TEXT:
********

What is upcoding?
Upcoding is one of the most expensive billing problems a patient can face, and one of the most disputable, because it leaves a paper trail in the codes themselves.
Coding, and miscoding
Every service is billed under a standardized code (CPT or HCPCS) that maps to a price. Upcoding is when a provider bills under a more intensive, higher-paying code than the actual service warranted.
A common example
Emergency visits are billed across acuity levels. A straightforward visit billed at the highest level (CPT 99285) instead of a lower one can multiply the charge, and that gap is exactly what a dispute letter can target.
How to spot it
- Compare the code billed against what actually happened during your visit.
- Check the billed amount against the Medicare benchmark for that code, a large gap is a red flag.
- Watch for the highest-acuity code on a routine visit.
You don't need to memorize the code set. Solomon checks each code on your bill against benchmarks and flags likely upcoding, then drafts the dispute citing the specific code and the gap.

********

DATA PROVIDED:
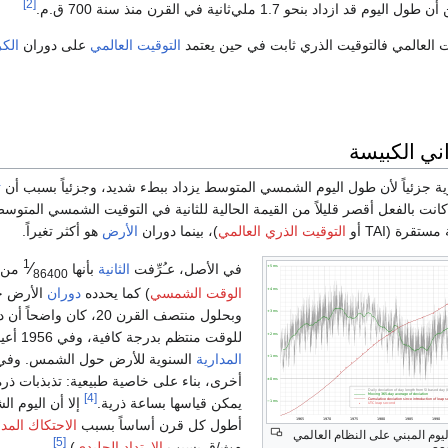
[2]
ازداد بنحو 1.7 ملي‌ثانية في القرن منذ سنة 700 ق.م.
 العالمي فالتوقيت الذري ثابت في حين يعتمد
التوقيت العالمي
على دوران
الكر
ني الكبيسة
ية جزئياً لأن طول اليوم الشمسي المتوسط يزداد ببطء شديد، وجزئياً بسبب أن
ث
 كانت بالفعل أقصر قليلاً من القيمة الحالية للثانية في التوقيت الشمسي المتوس
 مستقرة (
TAI
أو
التوقيت الذري العالمي
)، بينما دوران
الأرض
هو أكثر تغيراً.
1
⁄
في الأصل، عـُرِّفت
الثانية
بأنها
من م
86400
الوقت الشمسي
) كما يحدده
دوران
الأرض ح
وبحلول منتصف القرن 20، ك
للوقت منتظم بدرجة كافية، وفي 1956 أعيد تعريف الثانية عبر
المدارية
أخرى، بناء على خاصية طبيعية: تذبذبات ذر
[4]
يمكن قياسها بساعة ذرية.
إلا أن اليوم ال
أطول كل قرن أساساً بسبب
الاحتكاك المد
يوم المبني على النظام العالمي
[5]
م‌ث/ق بسبب
الارتداد الجليدي
).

********

INSTRUCTIONS FOR THE TASK: Check each statement against the upcoding text and say whether it agrees: (a) upcoding means billing a service under a higher-paying code than it called for; (b) a patient has to memorize the code set to catch upcoding; (c) CPT 99285 is the lowest level for emergency visits. Answer yes or no for each, and quote the words of the text that decide it. The data come from a separate source and are not part of the upcoding text.

YOUR SOLUTION:
(a) Yes: "Upcoding is when a provider bills under a more intensive, higher-paying code than the actual service warranted."
(b) No: "You don't need to memorize the code set."
(c) No: "A straightforward visit billed at the highest level (CPT 99285)"